Tuesday, August 1, 2017


On July 31 and August 1, CMS held its annual CLFS new code pricing meeting.
    CMS website here.  My earlier blog with an overview of the agenda, here.

An unofficial rapid transcript of both day one and day two is online in the cloud HERE.
     144 pages, 80,000 words.  This is a Word doc for readers to download and annotate.
     An alternate version as PDF is here.
     The CMS list of all codes to be discussed is here.

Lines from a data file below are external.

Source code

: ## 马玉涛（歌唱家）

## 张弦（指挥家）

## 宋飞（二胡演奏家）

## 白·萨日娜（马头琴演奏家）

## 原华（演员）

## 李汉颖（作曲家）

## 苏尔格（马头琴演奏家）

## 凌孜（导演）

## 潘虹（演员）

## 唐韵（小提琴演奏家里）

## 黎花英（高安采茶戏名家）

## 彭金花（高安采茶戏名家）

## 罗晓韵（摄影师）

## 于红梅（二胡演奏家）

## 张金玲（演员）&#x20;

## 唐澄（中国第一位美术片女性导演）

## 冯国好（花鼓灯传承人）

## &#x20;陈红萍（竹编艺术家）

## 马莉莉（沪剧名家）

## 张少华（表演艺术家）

For video, CMS Youtube Links are here:
  • Monday July 31 morning session here.
  • Monday July 31 afternoon session here.
  • Tuesday August 1 morning session here.

More after the break.


While the CMS website says comments will be taken for "approximately one week," the Federal Register announcement (82 FR 27708, here) says "Written comments regarding the presentations must be received by August 11, 2017, at 5:00 pm EDT (10 days after the meeting.)"

Special Sections
In the transcript see:
  • Day One Morning (page 2)
  • Day One Afternoon (page 51)
    • Special Section on "Rarely Used Codes" (page 69)
    • AMA Presentation on PAMA implementation (page 70)
  • Day One PAMA Advisors Panel Begins (page 72)
  • Day Two PAMA Advisors Panel Morning (page 93)
    • Discussion of PLA code pricing (page 95)
    • NILA on Chemistry Panel Policy under PAMA Statute (page 132)
    • CMS Dr Chen on NCD for Hepatitis and New Screening Code (page 136)
    • ACLA on Chemistry Panel Policy under PAMA Statute (page 141)
Rarely Used Codes.  CMS proposed that perhaps rarely used codes or codes with no PAMA data could be dropped from the CMS fee schedule, to avoid difficulties such as the need to re-gapfill or re-crosswalk such codes every 3 years, by the dozens.

New 2017 Codes with 2016 Crosswalks.  See last pages of agenda, here.   CMS also proposed that codes first used in January 2017, crosswalked in the summer 2016 meeting to codes active in 1H2016, be crosswalked under PAMA in 2018 to the changed prices of those 2016 codes that they were crosswalked to.  The other option would be to leave the codes at today's dollar values of their 2016 crosswalks without further updating until the next round of PAMA.

PAMA Torpedoes Legacy Chem Panel Rules.  NILA and ACLA commented that existing chemistry panel pricing is over-ridden by PAMA statute.  CMS nonetheless asked its advisory panel to review several options through which the agency could continue its ad hoc panel pricing rules once PAMA is implemented.  About $700M per year flows through the chemistry panel codes, and they have idiosyncratic pricing rules.

NCD for G Code G0499 Confuses Panel and CMS.  Panelists were confused by a lengthy, multi component G code, G0499, proposed by CMS to implement a high risk screening benefit for hepatitis B.  This code was introduced in 9/2016, per a HCPCS website (here).  More CMS info on this code here.   This transmittal MM9859 says it will be contractor priced to 1/1/2018.  It looks like CMS may have updated G0499 on the fly with more test details, but created more confusion in doing so. Press release here, NCD here.  People have complained that the USPSTF publishes preventive services guidance that is not easily converted into coding and coverage decisions.  This appears to be a CMS NCD that is hard to convert into a coding and pricing decision.

PLA Codes.  17 PLA codes were discussed at the meeting, including those approved by the AMA in June for active use as of August 1.  In addition, in mid August, AMA released a public agenda for 8 more PLA codes, bringing the tally to about 25.   Putting both lists together, I informally tally 5 as related to drug testing, 7 as MAAA tests, 4 as novel NGS panels, 4 as unique genetic tests (other than NGS panels) and 3 as what I would call replica tests that seem very close to an existing genetic test (e.g. a PLA code for JAK2 testing.  There is a gray border between "unique" local genetic tests and "replica" genetic tests, so you might view those 7 together).

By my tally, 3 of the 25 PLA's are in the field of infectious disease.  Three relate to FDA approved IVDs (Overa and Oncomine TargetDx and LeukoStrat.)  Of those 17 PLA codes voted on by the CMS CDLT Advisory Panel, most had 7-10 recommendations for gapfill.  Some had presentations by their sponsors and data to assist the panel in price level decision-making, and others had none.